Businesses will attempt to shore up their finances through measures such as staff redundancies and cost-cutting, renegotiating supplier contracts, delaying vendor payments, suspending planned investments, selling non-core assets and restructuring corporate debts. A sharp increase in business defaults, delinquencies, liquidations and restructuring are anticipated across a number of sectors during 2020 and possibly early 2021. Under normal circumstances, many countries would turn to external financial support, especially official development assistance and concessional loans. But with the rest of the world also facing economic pressures, such assistance may be difficult to secure. Other options include relaxing regulations and introducing measures to encourage employment and investment. However, such measures will need to wait until a recovery is in sight. Until then, companies will need to survive through a painful period of adjustment.

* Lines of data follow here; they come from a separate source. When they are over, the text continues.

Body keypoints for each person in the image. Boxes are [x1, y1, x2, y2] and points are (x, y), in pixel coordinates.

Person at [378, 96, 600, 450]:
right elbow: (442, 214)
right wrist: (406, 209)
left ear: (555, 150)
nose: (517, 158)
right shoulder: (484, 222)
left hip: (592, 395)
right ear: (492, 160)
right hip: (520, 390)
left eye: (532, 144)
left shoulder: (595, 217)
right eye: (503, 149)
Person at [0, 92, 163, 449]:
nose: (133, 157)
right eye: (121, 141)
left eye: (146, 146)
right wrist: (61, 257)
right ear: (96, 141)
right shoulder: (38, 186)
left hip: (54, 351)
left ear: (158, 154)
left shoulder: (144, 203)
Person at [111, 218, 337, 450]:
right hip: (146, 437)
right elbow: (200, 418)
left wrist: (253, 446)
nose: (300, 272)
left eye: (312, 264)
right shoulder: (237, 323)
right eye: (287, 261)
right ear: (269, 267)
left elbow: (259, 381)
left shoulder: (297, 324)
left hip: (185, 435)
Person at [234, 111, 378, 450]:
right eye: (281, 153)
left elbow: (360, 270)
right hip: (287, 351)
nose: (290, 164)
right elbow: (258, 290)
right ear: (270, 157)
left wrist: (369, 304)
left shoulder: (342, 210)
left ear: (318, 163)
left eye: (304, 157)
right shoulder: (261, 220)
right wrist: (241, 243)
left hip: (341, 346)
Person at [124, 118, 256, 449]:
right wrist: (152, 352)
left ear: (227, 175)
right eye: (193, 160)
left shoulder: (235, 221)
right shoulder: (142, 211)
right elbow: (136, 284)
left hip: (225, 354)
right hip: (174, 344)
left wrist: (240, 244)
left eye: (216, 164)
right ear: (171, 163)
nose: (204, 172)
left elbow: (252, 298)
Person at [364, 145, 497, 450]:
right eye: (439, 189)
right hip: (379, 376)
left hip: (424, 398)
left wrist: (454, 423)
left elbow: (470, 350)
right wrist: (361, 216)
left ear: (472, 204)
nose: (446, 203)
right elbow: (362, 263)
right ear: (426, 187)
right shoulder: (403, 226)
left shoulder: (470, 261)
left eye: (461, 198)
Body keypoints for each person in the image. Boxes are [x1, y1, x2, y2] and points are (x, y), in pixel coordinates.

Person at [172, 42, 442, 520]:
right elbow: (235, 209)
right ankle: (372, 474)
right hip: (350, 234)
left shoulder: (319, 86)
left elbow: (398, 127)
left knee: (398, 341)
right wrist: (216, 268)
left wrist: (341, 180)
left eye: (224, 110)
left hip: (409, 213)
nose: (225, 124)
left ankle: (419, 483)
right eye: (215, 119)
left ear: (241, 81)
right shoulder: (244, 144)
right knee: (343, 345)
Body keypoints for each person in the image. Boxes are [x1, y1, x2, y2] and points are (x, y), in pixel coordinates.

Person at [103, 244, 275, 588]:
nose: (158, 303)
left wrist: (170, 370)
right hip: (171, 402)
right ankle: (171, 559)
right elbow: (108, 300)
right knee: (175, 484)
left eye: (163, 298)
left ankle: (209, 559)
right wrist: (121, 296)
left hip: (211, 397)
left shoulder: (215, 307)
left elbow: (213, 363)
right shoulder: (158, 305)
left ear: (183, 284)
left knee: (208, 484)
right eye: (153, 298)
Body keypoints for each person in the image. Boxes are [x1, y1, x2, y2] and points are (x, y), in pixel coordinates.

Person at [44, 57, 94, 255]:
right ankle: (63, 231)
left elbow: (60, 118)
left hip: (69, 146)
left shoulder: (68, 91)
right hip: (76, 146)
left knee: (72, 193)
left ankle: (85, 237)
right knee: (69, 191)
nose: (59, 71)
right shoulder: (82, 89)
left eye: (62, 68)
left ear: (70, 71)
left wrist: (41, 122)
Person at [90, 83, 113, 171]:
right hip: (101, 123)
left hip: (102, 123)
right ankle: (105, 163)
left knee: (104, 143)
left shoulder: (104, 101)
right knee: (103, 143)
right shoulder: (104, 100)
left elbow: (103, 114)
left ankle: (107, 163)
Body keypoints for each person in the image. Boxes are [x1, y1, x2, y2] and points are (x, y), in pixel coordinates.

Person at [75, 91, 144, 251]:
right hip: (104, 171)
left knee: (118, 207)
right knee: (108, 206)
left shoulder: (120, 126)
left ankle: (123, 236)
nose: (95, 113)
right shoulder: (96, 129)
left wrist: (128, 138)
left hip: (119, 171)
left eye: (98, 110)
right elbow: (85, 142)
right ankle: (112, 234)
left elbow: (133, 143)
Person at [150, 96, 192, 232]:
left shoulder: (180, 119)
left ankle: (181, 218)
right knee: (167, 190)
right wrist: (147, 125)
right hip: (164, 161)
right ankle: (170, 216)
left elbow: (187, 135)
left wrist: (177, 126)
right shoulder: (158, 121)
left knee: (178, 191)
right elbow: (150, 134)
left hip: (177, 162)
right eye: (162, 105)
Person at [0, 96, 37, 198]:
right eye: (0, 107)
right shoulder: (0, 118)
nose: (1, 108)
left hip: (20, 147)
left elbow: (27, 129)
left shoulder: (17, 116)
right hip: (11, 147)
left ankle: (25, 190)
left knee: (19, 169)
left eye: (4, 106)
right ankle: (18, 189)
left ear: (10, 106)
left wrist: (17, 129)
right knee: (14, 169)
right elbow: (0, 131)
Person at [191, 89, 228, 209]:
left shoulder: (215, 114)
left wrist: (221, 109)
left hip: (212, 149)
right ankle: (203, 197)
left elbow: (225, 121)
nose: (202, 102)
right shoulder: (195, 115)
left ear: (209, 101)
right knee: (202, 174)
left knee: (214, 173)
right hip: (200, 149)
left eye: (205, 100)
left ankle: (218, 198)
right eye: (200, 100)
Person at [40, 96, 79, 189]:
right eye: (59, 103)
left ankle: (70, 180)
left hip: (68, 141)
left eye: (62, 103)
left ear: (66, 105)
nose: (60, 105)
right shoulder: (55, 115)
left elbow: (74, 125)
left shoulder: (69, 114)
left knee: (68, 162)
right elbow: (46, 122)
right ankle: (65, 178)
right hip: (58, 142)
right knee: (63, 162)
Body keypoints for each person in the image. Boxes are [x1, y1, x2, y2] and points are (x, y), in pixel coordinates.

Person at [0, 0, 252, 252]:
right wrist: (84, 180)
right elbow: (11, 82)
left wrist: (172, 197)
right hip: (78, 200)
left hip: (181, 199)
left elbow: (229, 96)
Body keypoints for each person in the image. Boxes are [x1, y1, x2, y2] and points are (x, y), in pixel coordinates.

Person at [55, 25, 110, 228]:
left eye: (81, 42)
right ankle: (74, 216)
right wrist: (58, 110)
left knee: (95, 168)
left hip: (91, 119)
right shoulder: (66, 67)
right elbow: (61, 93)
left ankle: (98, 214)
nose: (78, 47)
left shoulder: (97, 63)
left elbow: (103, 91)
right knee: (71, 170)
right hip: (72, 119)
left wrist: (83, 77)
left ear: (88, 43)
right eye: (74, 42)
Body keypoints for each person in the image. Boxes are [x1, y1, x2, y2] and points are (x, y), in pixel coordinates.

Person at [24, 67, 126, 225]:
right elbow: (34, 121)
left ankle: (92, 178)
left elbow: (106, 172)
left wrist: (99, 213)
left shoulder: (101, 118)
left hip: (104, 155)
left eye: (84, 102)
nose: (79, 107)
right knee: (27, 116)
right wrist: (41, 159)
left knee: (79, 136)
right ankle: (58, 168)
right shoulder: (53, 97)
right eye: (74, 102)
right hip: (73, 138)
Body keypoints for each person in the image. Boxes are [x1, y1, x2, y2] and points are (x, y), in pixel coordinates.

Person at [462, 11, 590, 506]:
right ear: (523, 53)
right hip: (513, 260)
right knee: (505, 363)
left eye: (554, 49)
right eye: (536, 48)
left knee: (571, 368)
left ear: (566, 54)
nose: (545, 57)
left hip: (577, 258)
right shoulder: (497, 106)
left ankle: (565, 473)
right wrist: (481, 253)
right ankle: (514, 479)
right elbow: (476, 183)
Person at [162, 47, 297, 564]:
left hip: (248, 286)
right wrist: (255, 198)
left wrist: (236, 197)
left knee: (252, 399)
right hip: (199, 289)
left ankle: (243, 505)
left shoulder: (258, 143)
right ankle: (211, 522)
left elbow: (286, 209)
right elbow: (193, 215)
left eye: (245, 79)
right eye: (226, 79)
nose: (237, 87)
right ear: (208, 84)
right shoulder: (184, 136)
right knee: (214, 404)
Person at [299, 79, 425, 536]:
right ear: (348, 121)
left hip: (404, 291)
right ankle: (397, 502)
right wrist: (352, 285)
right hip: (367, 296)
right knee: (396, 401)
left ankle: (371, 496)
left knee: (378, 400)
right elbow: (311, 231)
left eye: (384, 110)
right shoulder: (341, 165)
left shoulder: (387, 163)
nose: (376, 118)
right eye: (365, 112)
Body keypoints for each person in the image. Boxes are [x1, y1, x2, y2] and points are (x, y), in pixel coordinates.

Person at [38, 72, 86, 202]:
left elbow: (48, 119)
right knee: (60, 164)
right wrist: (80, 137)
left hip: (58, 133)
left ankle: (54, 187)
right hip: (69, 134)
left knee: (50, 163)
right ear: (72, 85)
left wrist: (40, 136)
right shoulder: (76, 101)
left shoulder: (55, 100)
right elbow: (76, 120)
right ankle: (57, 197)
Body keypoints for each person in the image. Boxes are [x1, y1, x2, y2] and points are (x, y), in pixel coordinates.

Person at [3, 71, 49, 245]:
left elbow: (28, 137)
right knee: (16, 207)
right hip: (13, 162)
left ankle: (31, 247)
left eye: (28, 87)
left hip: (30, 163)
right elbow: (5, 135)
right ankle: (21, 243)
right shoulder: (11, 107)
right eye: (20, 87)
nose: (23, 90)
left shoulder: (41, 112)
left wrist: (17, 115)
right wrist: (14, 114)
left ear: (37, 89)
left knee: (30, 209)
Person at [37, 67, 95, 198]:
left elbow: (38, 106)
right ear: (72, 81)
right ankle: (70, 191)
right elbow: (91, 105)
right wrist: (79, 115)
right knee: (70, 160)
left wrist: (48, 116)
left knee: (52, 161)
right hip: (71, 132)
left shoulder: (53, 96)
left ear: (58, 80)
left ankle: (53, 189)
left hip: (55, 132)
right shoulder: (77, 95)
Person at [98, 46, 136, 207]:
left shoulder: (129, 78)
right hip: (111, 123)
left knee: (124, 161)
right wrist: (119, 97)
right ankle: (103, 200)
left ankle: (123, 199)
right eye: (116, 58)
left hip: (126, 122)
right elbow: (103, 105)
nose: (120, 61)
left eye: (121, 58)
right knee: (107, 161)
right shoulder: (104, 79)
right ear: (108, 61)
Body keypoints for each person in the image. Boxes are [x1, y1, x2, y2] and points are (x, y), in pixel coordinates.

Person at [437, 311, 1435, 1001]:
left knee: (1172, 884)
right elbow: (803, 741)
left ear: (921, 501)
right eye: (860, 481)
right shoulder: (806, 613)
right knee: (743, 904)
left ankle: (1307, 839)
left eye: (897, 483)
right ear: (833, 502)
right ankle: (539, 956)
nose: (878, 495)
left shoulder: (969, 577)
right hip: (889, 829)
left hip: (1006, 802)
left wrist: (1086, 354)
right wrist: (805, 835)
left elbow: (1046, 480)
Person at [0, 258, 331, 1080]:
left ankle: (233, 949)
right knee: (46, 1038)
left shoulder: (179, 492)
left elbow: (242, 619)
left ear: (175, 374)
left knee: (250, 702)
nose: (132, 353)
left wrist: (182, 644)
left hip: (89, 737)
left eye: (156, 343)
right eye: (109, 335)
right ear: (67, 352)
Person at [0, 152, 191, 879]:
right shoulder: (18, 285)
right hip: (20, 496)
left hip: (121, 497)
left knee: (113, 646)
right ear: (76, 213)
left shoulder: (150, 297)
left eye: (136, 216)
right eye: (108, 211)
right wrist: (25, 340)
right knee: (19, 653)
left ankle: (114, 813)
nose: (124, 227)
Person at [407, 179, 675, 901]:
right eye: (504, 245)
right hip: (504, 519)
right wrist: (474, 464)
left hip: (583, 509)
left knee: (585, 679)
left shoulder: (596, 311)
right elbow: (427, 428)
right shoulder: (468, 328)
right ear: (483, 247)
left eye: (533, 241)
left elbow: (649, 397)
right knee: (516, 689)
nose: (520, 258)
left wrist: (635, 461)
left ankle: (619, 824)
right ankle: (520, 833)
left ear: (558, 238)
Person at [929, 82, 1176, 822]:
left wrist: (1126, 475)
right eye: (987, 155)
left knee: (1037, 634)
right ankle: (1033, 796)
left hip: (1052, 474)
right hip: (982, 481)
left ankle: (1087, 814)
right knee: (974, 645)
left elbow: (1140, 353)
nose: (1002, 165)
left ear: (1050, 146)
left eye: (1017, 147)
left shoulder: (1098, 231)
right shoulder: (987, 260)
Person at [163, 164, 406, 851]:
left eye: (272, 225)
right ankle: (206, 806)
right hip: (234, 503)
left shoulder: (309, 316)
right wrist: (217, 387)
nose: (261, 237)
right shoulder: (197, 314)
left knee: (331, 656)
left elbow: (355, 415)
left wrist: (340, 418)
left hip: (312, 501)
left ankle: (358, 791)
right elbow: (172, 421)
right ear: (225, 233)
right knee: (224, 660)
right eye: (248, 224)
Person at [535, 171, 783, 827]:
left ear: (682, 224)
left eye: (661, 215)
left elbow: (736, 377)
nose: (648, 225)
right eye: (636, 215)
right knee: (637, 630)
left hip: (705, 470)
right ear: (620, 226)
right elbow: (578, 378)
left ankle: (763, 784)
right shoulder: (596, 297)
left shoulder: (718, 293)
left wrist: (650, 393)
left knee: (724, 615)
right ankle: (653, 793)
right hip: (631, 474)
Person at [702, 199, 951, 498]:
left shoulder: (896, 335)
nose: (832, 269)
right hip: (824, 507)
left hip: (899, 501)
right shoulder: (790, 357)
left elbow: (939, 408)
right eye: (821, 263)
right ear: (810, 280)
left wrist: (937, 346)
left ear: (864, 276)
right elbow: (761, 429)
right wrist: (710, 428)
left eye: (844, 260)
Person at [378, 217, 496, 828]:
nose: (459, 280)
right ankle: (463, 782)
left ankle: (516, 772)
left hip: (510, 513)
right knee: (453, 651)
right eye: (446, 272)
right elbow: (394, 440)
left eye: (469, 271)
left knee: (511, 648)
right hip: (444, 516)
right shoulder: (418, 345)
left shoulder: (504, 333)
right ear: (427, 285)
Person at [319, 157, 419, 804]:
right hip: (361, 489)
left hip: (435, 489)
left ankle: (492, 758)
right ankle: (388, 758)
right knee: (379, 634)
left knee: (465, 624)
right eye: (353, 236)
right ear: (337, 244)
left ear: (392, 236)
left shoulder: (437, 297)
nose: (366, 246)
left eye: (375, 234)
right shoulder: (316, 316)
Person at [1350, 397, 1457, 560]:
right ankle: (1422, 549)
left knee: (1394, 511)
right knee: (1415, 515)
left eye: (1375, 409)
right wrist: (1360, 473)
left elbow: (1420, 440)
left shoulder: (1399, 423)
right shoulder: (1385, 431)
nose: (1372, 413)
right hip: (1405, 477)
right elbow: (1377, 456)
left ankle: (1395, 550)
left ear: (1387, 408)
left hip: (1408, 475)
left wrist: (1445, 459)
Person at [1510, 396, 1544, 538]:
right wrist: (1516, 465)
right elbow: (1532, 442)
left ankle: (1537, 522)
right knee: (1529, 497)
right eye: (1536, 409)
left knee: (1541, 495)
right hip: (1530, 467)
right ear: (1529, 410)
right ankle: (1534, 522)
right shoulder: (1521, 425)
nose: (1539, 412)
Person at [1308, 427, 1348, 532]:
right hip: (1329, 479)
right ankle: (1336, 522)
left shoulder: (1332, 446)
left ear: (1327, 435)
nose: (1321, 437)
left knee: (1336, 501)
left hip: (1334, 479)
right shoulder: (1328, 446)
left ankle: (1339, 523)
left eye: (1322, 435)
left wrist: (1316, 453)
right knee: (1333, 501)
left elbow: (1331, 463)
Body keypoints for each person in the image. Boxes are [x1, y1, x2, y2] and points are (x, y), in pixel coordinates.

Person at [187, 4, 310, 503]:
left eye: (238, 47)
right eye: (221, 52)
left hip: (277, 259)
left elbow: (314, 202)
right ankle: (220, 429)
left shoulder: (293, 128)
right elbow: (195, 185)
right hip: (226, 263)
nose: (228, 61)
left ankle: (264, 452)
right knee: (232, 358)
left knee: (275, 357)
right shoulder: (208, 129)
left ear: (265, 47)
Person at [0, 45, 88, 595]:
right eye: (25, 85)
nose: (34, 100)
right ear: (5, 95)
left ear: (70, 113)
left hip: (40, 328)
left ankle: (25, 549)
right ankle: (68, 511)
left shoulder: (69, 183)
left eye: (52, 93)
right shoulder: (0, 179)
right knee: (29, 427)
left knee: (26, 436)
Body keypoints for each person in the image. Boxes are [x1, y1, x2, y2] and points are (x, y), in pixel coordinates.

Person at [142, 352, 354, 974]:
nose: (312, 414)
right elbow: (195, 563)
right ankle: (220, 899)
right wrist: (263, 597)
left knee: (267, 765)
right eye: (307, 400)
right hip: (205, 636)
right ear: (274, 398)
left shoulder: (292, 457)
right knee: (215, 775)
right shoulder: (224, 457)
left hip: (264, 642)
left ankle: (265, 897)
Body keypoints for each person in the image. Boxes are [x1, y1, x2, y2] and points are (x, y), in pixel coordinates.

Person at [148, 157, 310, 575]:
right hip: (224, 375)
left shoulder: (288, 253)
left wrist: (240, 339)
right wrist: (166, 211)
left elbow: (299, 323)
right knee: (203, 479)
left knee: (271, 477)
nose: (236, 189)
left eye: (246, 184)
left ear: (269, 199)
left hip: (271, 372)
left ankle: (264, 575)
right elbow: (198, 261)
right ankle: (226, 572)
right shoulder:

The Economist Intelligence Unit forecasts that real GDP growth in SSA will deteriorate in 2020 and, under a worse-case scenario, turn negative before recovering in 2021. However, the forecast of a recovery in 2021 is dependent on the success of efforts to suppress the pandemic, which remains an uncertain outcome. Overall economic performance will continue to be heavily influenced by trends in the region’s two largest economies, South Africa and Nigeria, which jointly account for over one third of SSA’s aggregate GDP. Economic activity in both of these countries is set to weaken sharply. It is hoped that this will be partly offset by slightly better conditions in some of the continent’s smaller but more dynamic economies, including Kenya, Ethiopia and Côte d’Ivoire. Furthermore, countries such as Ghana and Senegal, which have more diversified economies and have more supportive institutions, will witness average growth, helped by the resilience of domestic demand and some continuing inward investment. That said, the overall pace of economic expansion in SSA will remain well below recent historical levels (an annual average of 5.6 percent between 2000 and 2014). The mass failure of companies, both large and small, would deepen the looming global downturn and hinder the recovery that will eventually take place once the current pandemic is brought under control.